To speak in stress-related terms, the body needs energy to restore homeostasis, or equilibrium. It seeks to reach equilibrium through a whole series of adaptations in the body, collectively referred to as “allostasis”. The amount of effort to be put in is known as “allostatic load”. Mitochondria will experience an allostatic load to bring bodily functions to equilibrium. When the allostatic load becomes too heavy, or is needed for a prolonged period of time such as in chronic stress, the mitochondria have to churn out an enormous amount of energy. This leads to production of free radicals, mitochondrial damage and eventually cell death.
This may be the reason why many people under chronic stress feel exhausted or burned out.

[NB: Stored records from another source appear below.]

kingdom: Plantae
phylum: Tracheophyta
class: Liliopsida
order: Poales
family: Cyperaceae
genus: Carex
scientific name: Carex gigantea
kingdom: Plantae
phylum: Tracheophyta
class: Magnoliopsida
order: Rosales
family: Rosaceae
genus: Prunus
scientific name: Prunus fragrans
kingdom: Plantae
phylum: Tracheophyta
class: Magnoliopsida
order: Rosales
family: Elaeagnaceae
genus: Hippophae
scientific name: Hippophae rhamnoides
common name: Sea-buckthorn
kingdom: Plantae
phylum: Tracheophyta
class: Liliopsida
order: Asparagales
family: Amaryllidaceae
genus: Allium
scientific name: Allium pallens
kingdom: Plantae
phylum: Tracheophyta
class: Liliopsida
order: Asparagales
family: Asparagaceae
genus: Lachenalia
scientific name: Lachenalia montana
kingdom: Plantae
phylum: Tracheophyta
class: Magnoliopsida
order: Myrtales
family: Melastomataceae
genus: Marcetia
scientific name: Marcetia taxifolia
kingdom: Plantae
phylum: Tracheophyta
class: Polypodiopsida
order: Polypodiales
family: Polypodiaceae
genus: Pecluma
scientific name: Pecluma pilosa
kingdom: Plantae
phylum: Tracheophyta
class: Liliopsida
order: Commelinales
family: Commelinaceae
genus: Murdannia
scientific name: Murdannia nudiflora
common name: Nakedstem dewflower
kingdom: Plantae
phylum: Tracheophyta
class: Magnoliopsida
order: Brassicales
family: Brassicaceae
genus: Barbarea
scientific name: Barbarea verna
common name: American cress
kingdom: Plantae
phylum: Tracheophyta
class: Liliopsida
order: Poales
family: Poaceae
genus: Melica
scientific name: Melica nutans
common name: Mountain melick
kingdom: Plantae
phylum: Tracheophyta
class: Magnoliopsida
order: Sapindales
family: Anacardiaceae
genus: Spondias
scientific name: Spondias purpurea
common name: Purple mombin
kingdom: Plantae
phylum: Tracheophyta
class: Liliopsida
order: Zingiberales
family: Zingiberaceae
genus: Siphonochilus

Surprisingly, a documented link between mitochondria function and burnout has apparently not been described in the scientific literature. However, mitochondria dysfunction is currently considered as one of several hypotheses explaining chronic fatigue syndrome.
Stress: focus on energy
Here at Stressinsight we believe that mitochondria and energy play an important part in stress and stress resilience. The generation and redistribution of energy during stress is a fantastic strategy to deal with stress as it arises. Chronic stress, however, could induce mitochondrial damage and consequently put health in danger. As mitochondrial functions can be measured in the laboratory, we would not be surprised to see more scientific publications appear in the future that report on mitochondrial damage as a consequence of chronic stress in the near future. This may have implications for how we look at chronic fatigue and burnout.